과제 안내 :: 아래 목록의 모든 줄을 한 글자도 바꾸지 말고 다시 적되, 그림은 답에서 빼 주세요.

[저장된 데이터 항목]
────────────────────
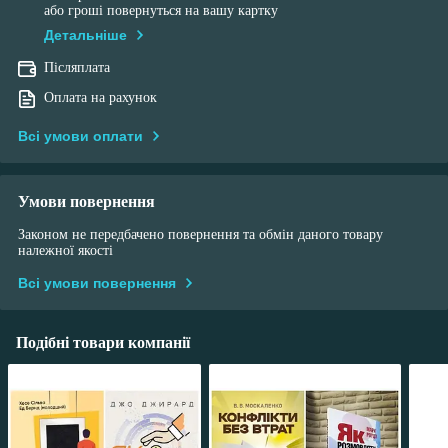
або гроші повернуться на вашу картку
Детальніше
Післяплата
Оплата на рахунок
Всі умови оплати
Умови повернення
Законом не передбачено повернення та обмін даного товару
належної якості
Всі умови повернення
Подібні товари компанії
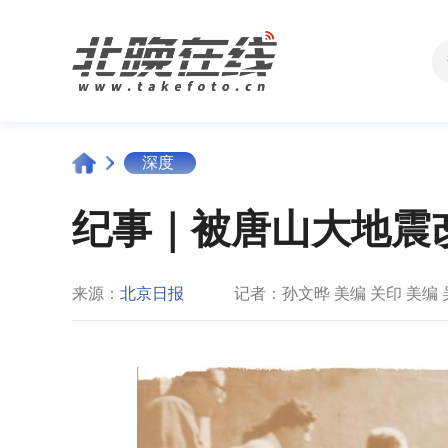
深度
纪事｜被唐山大地震
来源：
北京日报
记者：孙文晔 美编 关印 美编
────────────────────
문제 풀이 ::
або гроші повернуться на вашу картку
Детальніше
Післяплата
Оплата на рахунок
Всі умови оплати
Умови повернення
Законом не передбачено повернення та обмін даного товару
належної якості
Всі умови повернення
Подібні товари компанії
深度
纪事｜被唐山大地震
来源：
北京日报
记者：孙文晔 美编 关印 美编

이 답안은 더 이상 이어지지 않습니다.